Осень он жил в Париже, зиму проводил в Ницце, где занимал роскошное отделение в «Hôtel des iles Britanniques»[364]
и где в последнее время задумал выстроить себе прихотливую виллу. Ранней весной он уезжал в Ялту, где у него была своя богатая дача, и летом только возвращался на короткое время в Москву, обязательно заглядывал на Нижегородскую ярмарку и на пароходе делал несколько рейсов по Волге.И среди всего этого прихотливого европейского кочевья он оставался верен себе и своей чисто русской натуре.
Повсюду в его меню обязательно входили «рубленые коклеты», во всех ресторанах и отелях в занимаемых им комнатах красовался на стене тяжелый золотой складень, перед которым теплилась неугасимая лампада, и повара роскошного отеля «Iles Britanniques» приловчились готовить ему «рубцы»[365]
и делать русскую «окрошку» со специально для него приготовляемым квасом…Это был представитель русской черноземной силы, унесший с собой в недра родной земли весь самобытный и оригинальный склад коренного русского человека.
Все создавшееся после него в области мелкой прессы всецело поступило в распоряжение жидов и носит скорее характер еврейского кагала, нежели русской редакции.
XVI
Андреев-Бурлак. – Его характеристика. – Рассказы и анекдоты о нем. – Его кончина.
Говоря о самобытных артистических силах, нельзя обойти молчанием имя Андреева-Бурлака, впервые появившегося в Москве на сцене театра А. А. Бренко одновременно с М. И. Писаревым, Гламой-Мещерской, С. П. Волгиной и многими артистами и артистками, составившими себе впоследствии крупные артистические имена.
Бурлак, собственно говоря, к артистической среде не принадлежал. Он служил капитаном на одном из пароходов частной компании, пароход этот назывался «Бурлак», и в честь его артист при поступлении своем на сцену к своей настоящей фамилии Андреев прибавил прозвище Бурлак.
Андрей Николаевич (так звали Бурлака[366]
) был не только очень даровитая, но и очень оригинальная личность.Бесконечно добрый, щедрый до полного неразумия и беззаботный, как птица небесная, Бурлак являл собою тип настоящего артиста со всеми светлыми и бестолковыми особенностями этого характерного типа. Деньгам он не знал положительно никакого счета, тратил их без малейшего толка, раздавал без разбора всем и каждому и затем, когда оставался без гроша, удивлялся, куда могла так быстро разойтись такая уйма денег. В помощи и поддержке он не отказывал не только товарищу, но положительно никому в мире, и, живя в Москве на квартире вместе с Писаревым и Гламой-Мещерской, людьми совершенно иного закала, он всегда спорил против их теории «сбережений» и «откладываний».
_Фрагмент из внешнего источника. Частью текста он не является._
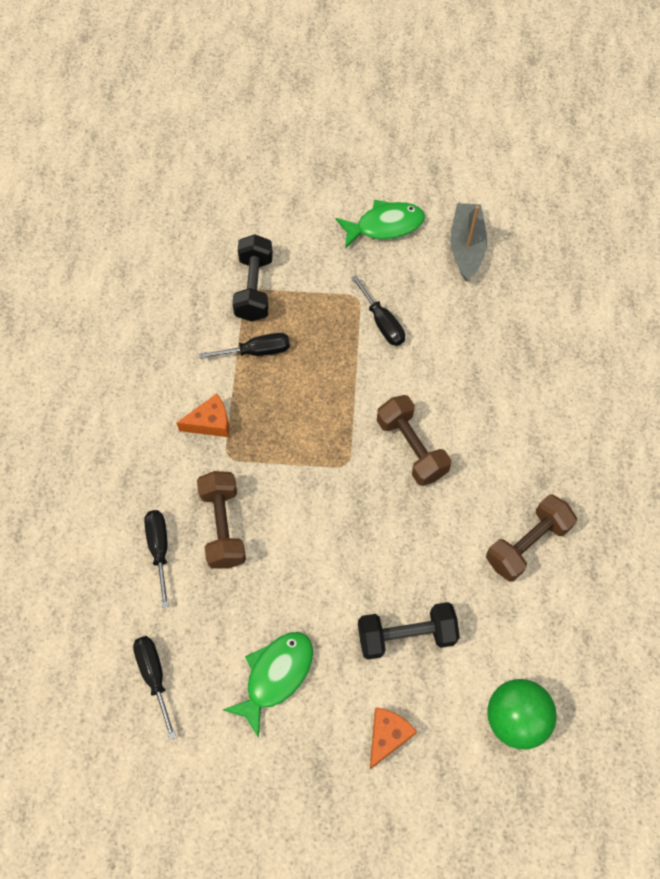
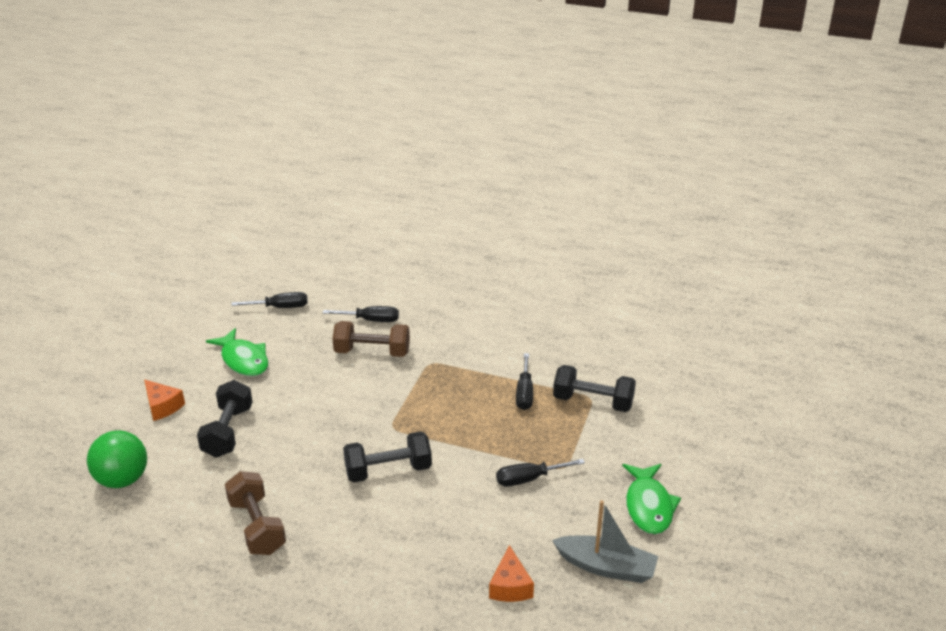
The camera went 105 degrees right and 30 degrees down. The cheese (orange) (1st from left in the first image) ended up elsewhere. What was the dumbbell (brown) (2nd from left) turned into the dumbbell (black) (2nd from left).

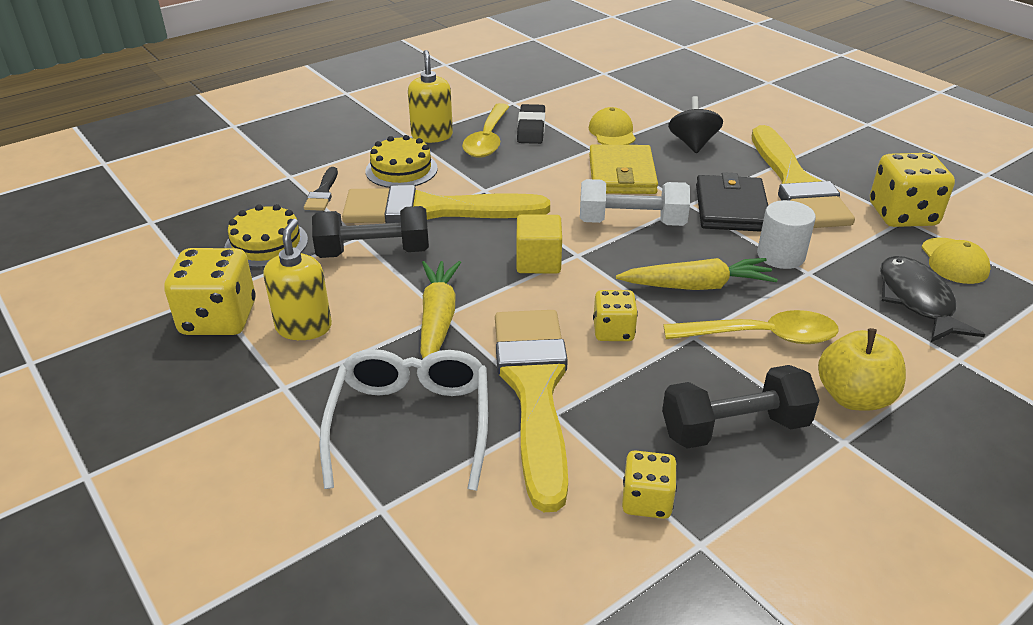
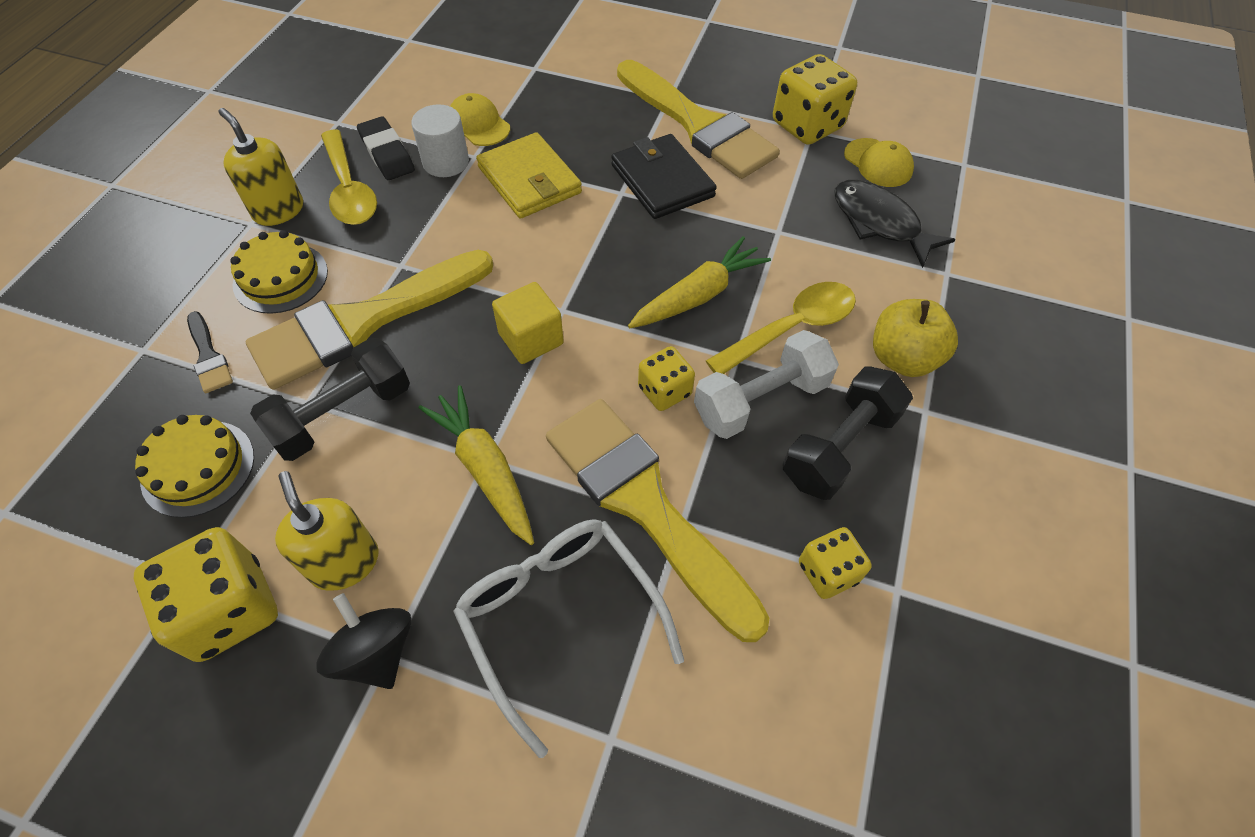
The camera went 35 degrees left and 20 degrees up. The spinning top (black) ended up elsewhere. The dumbbell (white) ended up elsewhere. The cylinder (white) ended up elsewhere.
Кто из них был прав и кто виноват, решать не берусь, скажу только, что такую светлую память о себе, какую оставил Бурлак, мало кто из артистов способен оставить.
Вся Москва знала и помнит следующий характерный случай, смело и открыто переданный самим героем рассказа, бедным и неимущим студентом, обратившимся к Бурлаку за помощью.
Дело было весною, лекции в университете были окончены, и наступило время разъезда студентов домой на каникулы, когда Бурлаку, перебравшемуся в то время в небогатые меблированные комнаты на Тверской, доложили, что его спрашивает какой-то студент.
– Проси! – сказал он со вздохом, заранее предчувствуя, что гость обратится к нему за помощью, которой он оказать никак не мог, потому что сидел положительно без гроша и временно даже без работы, потому что и театральный весенний сезон только что окончился.
Вошел молодой человек в студенческой форме, более нежели скромно одетый, и робко изложил Бурлаку свою просьбу.
Дело было в том, что после только что выдержанного экзамена молодой человек собирался ехать «на кондицию», готовить отставших богатых гимназистов к переходу из класса в класс, когда внезапно получил известие о смертельной болезни матери, которая усиленно звала его к себе, чтобы благословить его и с ним проститься. От уроков, само собою разумеется, приходилось отказаться наотрез, и за этим отказом не оставалось положительно никакой возможности выбраться из Москвы, а о поездке на родину и думать было нечего.
Бурлак внимательно слушал своего собеседника, и на его некрасивом, но выразительном лице написано было непритворное горе.
– Вы меня великодушно простите, молодой человек, – начал Бурлак, конфузясь и переминаясь. – Вы меня простите… Но как же это вы так?.. Вовремя надо было… Надо было предвидеть.
– Я ничего лишнего не тратил!.. – робко стал оправдываться студент. – Все, что у меня оставалось от уроков и от переписки, я матушке же отсылал, и теперь для того и собирался ехать на эти занятия, чтобы опять-таки ей же помогать.